Thomas Clark, General Counsel

Thomas Clark
General Counsel
Asian Development Bank

A strong rule of law is both an outcome and enabler to achieving the Sustainable Development Goals, as well as ADB’s Strategy 2030 of achieving a prosperous, inclusive, resilient and sustainable Asia and the Pacific.

ADB’s Office of the General Counsel (OGC) has a long-standing commitment to strengthening the rule of law through its Law and Policy Reform (LPR) Program. Since 1995, the LPR Program has helped to create and modernize laws and systems that encourage investment, respect property rights and contracts, reduce inequities and strengthen institutions. Despite its modest size, the LPR Program has been able to demonstrate meaningful impact through well-targeted interventions and building on lessons learned over the years.

The central premise of the LPR Program is that a functioning legal system is essential to inclusive and sustainable development. Such a system is anchored on the rule of law and comprises a comprehensive legal framework and effective judicial, regulatory, and administrative institutions that establish, implement, and enforce laws and regulations fairly, consistently, ethically and predictably.

Under the LPR Program, our lawyers design, process and implement technical assistance projects directly to ADB developing member countries (DMCs) in areas relating to legal and judicial reforms. It covers eight focus areas: (i) Anti-Money Laundering and Combating the Financing of Terrorism; (ii) Digital Economy; (iii) Domestic Resource Mobilization and International Tax Cooperation; (iv) Environmental Protection and Climate Change; (v) Financial Sector Development; (vi) Inclusive Growth and Access to Justice (including Gender Equality); (vii) Private Sector Development; and (viii) Public-Private Partnerships. We also provide implementation support to ADB’s operational departments on various LPR interventions.

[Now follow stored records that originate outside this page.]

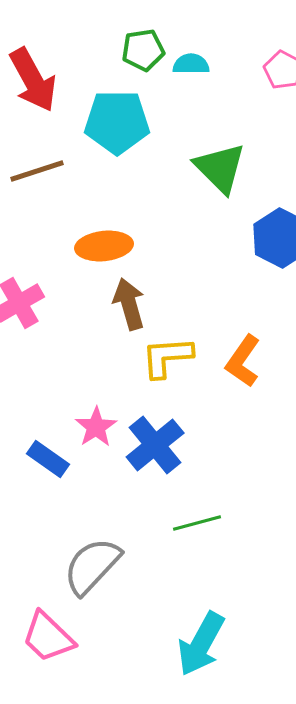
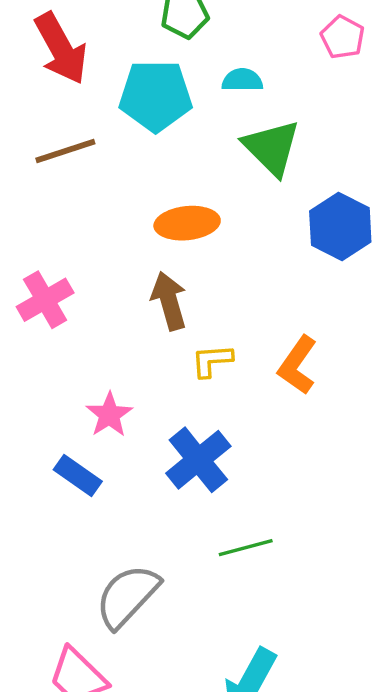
cyan semicircle: (191, 64) -> (242, 80), moved
orange ellipse: (104, 246) -> (187, 223), moved
yellow L-shape: (167, 357) -> (212, 361), size x0.7
pink star: (96, 427) -> (109, 415), moved

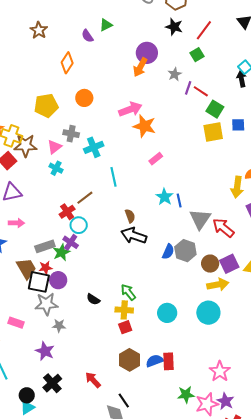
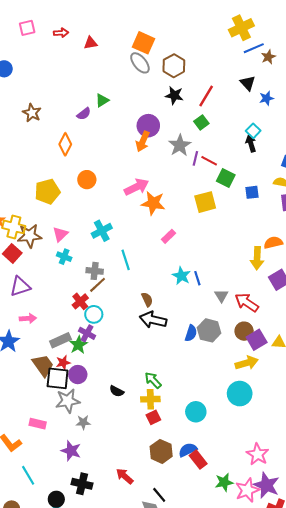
purple semicircle: (87, 36) -> (84, 114), turned -88
gray star: (175, 74) -> (180, 145), size x1.5
yellow square: (213, 132) -> (205, 202), moved
gray cross: (71, 134) -> (95, 271), moved
gray triangle: (200, 219) -> (221, 296), size x0.6
brown circle: (210, 264) -> (244, 331), moved
cyan circle: (167, 313) -> (196, 412), moved
red rectangle: (169, 361) -> (198, 460), moved, turned -30
black cross: (52, 383) -> (82, 484), turned -30
purple star: (225, 401) -> (267, 485), size x1.4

The LPR Program is guided by a four-pronged REES benchmark:

  • Is our technical assistance RELEVANT and appropriate to the circumstances of the DMCs? Is it closely connected to the DMCs’ national development plans and ADB’s country partnership strategies?
  • Is our technical assistance EFFECTIVE in assisting DMCs achieve their national objectives and priorities, as well as international commitments? Does it help create a legal system that encourages investment; respects human, contractual, and property rights; and reduces inequities?
  • Is our technical assistance EFFICIENT and well-targeted? Is it designed to maximize impact with the available resources?
  • Is our technical assistance SUSTAINABLE? Does it strengthen legal and judicial institutions and their human capital?

Through targeted interventions that address the specific needs of ADB DMCs, with clear objectives and well-grounded timelines consistent with our DMCs’ development priorities, the LPR Program has made significant strides over the years.

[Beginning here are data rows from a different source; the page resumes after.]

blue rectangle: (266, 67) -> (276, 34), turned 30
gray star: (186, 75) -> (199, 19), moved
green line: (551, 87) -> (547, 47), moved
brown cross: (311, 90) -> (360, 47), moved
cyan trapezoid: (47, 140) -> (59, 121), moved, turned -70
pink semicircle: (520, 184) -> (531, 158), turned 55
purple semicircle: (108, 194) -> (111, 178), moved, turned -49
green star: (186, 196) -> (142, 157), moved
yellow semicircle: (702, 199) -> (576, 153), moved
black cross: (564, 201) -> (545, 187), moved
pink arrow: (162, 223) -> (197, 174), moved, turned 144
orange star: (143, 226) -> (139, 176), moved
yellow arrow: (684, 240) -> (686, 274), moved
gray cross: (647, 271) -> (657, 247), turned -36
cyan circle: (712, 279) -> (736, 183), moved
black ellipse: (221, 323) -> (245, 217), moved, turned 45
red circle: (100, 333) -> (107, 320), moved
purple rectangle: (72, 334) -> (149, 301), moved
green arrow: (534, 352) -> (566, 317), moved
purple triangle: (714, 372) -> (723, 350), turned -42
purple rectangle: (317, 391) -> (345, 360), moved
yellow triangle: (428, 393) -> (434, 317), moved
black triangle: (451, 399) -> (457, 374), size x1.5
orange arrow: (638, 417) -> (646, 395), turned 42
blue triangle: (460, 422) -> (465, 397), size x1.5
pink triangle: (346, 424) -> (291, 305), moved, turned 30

Our LPR Program has led to the development of over thirty laws and policies in Asia and the Pacific, capacity building of more than 2,500 judges and legal professional in various areas of the law and creation of over 100 specialized environmental and gender-based violence courts. These outcomes result from a hybrid approach that is both top-down and bottom-up, cultivation of close relationships with key implementing partners such as ministries of justice, attorney general’s offices and supreme courts and leveraging of strong partnerships with development partners, private sector, legal community, academia and civil society organizations

But, much more needs to be done in the Asia and the Pacific region to make inclusive and sustainable development a reality. As Asia and the Pacific continue to grow and evolve –complementary law and policy reforms will need to address new and complex development challenges such as trade, capital markets, climate change, pandemics, technological changes and inequality. We look forward to continuing to support ADB DMCs through the LPR Program.